Task details
For the entries presented below, indicate the number of lines that include the word "APERTURE", adding nothing else.

### Input for this task

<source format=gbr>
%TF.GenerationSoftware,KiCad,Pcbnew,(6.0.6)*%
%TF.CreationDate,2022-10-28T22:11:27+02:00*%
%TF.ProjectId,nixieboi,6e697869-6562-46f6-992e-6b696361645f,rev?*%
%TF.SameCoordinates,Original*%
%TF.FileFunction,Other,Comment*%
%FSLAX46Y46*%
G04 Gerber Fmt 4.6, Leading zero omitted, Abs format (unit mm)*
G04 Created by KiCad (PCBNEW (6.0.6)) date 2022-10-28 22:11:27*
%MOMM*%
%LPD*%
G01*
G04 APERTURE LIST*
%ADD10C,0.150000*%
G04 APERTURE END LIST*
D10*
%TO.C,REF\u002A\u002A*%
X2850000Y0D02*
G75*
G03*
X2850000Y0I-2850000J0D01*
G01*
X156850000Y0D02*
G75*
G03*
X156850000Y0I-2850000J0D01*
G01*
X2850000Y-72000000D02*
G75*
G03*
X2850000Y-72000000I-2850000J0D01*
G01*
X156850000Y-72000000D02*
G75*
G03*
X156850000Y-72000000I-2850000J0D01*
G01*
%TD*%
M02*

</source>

######
### Input for this task

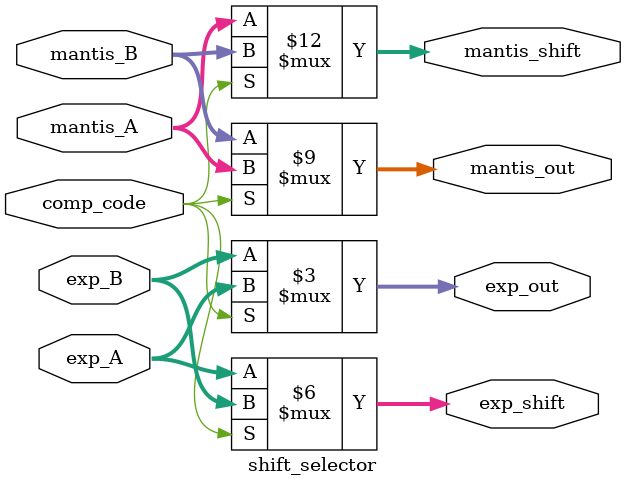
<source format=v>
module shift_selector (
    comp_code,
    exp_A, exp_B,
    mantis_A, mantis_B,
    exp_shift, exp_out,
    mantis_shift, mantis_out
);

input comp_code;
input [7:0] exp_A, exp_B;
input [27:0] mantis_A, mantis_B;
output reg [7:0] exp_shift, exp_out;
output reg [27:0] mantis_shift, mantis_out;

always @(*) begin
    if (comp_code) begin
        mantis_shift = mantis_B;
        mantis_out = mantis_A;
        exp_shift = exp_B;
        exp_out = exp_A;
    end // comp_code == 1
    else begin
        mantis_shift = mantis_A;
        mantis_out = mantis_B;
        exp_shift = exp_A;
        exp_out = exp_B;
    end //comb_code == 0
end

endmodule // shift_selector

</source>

######

Solution for this exercise
2